Lewis touches down in South Africa


By JAN HENNOP

JOHANNESBURG (April 10, 2001 9:58 p.m. EDT http://www.sportserver.com) - Boxing's World heavyweight champion Lennox Lewis arrived in Johannesburg Tuesday to a thunderous welcome from Zulu drummers.

The big Briton raised his fist in salute to the crowd of about 200 people at Johannesburg's airport as dancers stamped and undulated, beating out a song welcoming "the lion" to Africa.

A real lion cub was on the tarmac, but the two failed to meet.

The 36-year-old boxer was accompanied by his diminutive mother, Violet Blake, who cooks for her bachelor son.

He will climb through the ropes at about 5:00 a.m. (0300 GMT) at Brakpan, close to Johannesburg, on April 22 to fight challenger Hasim Rahman of the United States. That time has been chosen to ensure prime-time television coverage in the United States.

The fight - for the World Boxing Council, International Boxing Federation and International Boxing Organization belts - will be the first heavyweight championship in Africa for 26 years. Promoters are dubbing it "Thunder in Africa."

The last - "The rumble in the jungle" - saw Muhammad Ali beat George Foreman in Zaire, now the Democratic Republic of Congo, in 1974.

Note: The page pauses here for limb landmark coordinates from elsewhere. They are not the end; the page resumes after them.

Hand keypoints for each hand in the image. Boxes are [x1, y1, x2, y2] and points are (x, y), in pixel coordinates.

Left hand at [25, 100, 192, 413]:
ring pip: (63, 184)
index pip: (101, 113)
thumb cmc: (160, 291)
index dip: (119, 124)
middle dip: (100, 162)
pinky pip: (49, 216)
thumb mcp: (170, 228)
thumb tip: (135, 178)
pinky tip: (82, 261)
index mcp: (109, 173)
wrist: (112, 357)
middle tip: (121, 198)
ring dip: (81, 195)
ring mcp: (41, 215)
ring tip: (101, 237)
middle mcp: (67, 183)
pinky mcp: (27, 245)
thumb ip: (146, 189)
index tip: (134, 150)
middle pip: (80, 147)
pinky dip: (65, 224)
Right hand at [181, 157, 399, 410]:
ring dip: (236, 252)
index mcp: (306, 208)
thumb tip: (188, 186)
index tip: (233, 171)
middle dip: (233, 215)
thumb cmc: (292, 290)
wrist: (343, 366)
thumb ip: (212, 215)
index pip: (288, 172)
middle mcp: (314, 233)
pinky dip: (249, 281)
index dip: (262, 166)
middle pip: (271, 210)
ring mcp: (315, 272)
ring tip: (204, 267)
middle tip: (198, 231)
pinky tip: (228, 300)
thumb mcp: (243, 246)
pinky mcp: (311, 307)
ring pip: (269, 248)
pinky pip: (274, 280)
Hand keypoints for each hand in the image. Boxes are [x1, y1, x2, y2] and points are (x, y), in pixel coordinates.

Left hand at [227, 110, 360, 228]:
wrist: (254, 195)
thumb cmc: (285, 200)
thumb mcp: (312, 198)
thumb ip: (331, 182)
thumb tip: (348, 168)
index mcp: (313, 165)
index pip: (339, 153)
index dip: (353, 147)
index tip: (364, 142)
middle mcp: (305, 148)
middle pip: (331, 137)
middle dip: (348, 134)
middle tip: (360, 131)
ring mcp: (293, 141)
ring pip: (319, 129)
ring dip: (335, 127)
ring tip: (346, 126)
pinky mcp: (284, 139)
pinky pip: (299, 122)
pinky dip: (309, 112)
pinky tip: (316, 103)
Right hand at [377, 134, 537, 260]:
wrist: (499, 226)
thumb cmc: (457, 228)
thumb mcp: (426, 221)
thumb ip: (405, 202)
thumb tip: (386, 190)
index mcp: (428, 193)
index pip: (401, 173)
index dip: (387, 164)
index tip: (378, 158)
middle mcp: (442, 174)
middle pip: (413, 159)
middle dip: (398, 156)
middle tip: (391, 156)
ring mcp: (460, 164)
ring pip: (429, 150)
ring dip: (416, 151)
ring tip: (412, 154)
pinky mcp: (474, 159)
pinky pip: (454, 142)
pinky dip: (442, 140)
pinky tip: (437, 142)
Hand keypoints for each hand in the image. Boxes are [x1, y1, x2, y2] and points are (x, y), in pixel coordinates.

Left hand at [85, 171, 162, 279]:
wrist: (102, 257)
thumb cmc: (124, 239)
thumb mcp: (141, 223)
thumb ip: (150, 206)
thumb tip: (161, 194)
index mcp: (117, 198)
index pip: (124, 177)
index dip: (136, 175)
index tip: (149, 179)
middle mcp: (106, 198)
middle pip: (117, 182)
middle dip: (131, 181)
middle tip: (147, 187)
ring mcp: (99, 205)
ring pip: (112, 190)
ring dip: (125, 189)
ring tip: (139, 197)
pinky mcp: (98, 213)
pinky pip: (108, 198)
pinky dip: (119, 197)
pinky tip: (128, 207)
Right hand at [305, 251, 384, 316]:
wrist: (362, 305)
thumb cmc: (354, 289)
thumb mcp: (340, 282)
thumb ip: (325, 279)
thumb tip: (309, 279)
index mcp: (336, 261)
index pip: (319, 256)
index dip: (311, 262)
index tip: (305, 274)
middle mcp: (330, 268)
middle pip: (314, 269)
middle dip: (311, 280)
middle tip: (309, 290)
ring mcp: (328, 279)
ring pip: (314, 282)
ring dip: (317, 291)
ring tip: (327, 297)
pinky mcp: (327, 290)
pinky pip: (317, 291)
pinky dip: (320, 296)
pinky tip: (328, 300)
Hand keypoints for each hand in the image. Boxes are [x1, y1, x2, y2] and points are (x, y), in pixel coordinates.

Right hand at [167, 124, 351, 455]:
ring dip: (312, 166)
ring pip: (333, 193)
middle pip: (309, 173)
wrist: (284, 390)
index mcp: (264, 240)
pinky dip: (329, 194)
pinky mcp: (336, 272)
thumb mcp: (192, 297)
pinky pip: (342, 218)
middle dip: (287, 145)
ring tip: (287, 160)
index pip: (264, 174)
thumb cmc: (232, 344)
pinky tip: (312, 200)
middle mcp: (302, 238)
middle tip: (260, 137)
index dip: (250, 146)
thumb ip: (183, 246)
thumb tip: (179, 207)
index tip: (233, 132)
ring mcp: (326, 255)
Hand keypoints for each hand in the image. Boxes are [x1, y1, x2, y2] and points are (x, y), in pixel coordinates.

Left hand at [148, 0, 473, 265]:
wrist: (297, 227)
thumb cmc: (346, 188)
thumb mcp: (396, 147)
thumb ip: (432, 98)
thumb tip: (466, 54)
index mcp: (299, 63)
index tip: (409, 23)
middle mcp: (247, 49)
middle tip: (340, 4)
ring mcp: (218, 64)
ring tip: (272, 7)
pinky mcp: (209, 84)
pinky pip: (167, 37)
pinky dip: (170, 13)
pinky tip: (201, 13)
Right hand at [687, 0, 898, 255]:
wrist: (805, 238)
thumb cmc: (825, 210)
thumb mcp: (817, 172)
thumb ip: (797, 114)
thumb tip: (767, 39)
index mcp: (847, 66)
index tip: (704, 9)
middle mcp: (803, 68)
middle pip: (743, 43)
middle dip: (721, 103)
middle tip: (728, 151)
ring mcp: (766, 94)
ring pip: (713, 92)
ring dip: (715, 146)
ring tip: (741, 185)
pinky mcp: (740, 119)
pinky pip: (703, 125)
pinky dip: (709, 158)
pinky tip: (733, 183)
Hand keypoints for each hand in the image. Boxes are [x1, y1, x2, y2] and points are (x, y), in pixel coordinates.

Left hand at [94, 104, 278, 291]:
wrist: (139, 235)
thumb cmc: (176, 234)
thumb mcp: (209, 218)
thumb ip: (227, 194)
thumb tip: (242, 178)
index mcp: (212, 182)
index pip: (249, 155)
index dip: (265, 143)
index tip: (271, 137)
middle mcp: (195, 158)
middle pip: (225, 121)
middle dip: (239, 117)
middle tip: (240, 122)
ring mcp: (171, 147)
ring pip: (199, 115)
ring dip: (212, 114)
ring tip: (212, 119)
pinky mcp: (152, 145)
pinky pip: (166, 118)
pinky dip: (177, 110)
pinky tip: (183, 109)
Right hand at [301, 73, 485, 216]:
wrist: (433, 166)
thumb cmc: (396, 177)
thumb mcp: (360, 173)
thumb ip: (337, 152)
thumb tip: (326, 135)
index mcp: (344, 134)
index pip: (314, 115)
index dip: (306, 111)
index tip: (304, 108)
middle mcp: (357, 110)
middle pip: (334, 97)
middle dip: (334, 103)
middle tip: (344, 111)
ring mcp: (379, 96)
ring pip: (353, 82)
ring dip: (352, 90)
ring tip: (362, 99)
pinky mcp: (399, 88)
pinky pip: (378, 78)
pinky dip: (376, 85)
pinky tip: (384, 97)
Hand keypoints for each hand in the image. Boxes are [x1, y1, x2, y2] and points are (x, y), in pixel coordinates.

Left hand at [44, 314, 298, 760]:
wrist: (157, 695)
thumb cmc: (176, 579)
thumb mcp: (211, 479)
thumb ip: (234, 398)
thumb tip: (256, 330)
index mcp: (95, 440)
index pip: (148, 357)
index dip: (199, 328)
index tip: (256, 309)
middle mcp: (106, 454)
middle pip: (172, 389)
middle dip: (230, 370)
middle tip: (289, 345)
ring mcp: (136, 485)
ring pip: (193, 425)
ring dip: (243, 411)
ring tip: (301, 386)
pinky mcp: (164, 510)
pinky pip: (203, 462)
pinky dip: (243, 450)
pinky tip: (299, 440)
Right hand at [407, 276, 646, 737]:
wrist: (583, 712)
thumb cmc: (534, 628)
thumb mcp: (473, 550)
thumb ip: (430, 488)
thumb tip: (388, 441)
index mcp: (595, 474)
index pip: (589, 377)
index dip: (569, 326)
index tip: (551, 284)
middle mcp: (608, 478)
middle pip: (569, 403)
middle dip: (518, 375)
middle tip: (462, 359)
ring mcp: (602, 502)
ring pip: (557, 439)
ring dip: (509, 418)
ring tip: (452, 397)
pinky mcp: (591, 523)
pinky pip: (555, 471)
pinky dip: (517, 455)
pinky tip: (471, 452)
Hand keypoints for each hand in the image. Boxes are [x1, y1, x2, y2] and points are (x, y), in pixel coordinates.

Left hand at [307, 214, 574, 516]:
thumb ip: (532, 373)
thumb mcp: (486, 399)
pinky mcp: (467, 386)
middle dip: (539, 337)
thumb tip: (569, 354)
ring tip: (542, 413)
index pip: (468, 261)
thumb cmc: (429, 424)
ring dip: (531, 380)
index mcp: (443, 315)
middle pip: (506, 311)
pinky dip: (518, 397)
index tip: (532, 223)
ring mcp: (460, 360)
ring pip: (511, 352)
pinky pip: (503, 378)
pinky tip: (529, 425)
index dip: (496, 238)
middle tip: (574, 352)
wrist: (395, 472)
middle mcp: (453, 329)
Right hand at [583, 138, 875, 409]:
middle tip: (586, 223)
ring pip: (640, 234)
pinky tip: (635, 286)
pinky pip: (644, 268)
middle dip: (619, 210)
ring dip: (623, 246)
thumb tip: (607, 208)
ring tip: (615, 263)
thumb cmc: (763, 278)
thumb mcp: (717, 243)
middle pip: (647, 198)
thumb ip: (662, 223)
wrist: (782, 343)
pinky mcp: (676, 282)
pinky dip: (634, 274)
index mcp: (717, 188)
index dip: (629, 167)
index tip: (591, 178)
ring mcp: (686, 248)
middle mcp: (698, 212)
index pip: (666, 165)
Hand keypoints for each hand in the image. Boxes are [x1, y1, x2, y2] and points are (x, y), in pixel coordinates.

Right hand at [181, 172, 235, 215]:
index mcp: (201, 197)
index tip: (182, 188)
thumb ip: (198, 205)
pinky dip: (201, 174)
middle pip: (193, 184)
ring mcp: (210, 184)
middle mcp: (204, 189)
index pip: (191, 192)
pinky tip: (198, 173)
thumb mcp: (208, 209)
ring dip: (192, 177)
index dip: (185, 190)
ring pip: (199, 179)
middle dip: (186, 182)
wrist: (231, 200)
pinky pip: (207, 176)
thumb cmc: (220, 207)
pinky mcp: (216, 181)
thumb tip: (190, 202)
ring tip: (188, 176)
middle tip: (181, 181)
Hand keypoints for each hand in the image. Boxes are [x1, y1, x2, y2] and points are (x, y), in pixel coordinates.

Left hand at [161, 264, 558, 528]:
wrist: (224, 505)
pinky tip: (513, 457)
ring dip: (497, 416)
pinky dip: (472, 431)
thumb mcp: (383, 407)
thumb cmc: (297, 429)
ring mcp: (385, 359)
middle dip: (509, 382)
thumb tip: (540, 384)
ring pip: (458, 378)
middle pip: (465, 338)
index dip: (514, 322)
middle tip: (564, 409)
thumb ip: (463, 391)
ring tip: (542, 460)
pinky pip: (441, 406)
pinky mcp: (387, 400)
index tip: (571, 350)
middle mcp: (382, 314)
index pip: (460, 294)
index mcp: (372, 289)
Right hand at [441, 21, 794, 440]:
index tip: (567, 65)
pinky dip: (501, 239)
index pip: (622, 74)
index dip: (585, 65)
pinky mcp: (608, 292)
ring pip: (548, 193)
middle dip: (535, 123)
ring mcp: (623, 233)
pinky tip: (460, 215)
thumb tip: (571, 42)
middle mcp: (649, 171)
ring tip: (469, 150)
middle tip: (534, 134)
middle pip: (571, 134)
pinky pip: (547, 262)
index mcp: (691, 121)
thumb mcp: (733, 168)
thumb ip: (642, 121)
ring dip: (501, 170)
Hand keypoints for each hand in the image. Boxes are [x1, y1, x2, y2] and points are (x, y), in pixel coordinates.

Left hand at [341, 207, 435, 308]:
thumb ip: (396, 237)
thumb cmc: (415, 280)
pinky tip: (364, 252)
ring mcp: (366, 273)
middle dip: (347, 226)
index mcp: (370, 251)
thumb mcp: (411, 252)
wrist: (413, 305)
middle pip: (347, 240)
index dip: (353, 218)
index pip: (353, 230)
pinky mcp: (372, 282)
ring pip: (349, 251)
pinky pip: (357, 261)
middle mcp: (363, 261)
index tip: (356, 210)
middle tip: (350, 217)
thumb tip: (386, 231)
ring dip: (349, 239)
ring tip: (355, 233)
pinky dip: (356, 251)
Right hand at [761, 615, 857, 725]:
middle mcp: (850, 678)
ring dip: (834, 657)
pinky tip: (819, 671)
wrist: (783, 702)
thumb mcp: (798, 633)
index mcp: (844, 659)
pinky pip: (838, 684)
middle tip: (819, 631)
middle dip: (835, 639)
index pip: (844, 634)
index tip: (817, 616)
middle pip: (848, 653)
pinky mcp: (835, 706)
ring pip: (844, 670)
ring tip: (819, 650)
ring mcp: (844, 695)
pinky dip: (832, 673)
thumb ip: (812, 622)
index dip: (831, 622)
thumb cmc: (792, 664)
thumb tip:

One of his supporters, who was waving a flag with the words: "Rahman beware, Lewis is champion," said he believed the boxer had come to win.

"He's not just a boxer, he's also an intellectual when it comes to fighting," said an awestruck Mthunzi Rataza, from western Johannesburg.

Lewis' business manager Adrian Ogun said "Madiba magic" - a term used to describe the inspiration people get from former South African president Nelson Mandela - had inspired Lewis.

The boxer, surrounded by security guards on a balcony, shouted "Viva Madiba magic" to a roar of appreciation from the crowd.

Mandela, who was a keen amateur boxer in his youth, and said in 1998, "My greatest regret in life is that I never became the heavyweight boxing champion of the world," has promised to watch the fight if commitments allow.

Statuettes of the president as a boxer will be presented to Lewis and Rahman before the bout.

"He (Lewis) believes in that Madiba magic," Ogun told AFP. "He is returning to his homeland."

Lewis is expected to announce his plans for his training at a press conference on Wednesday.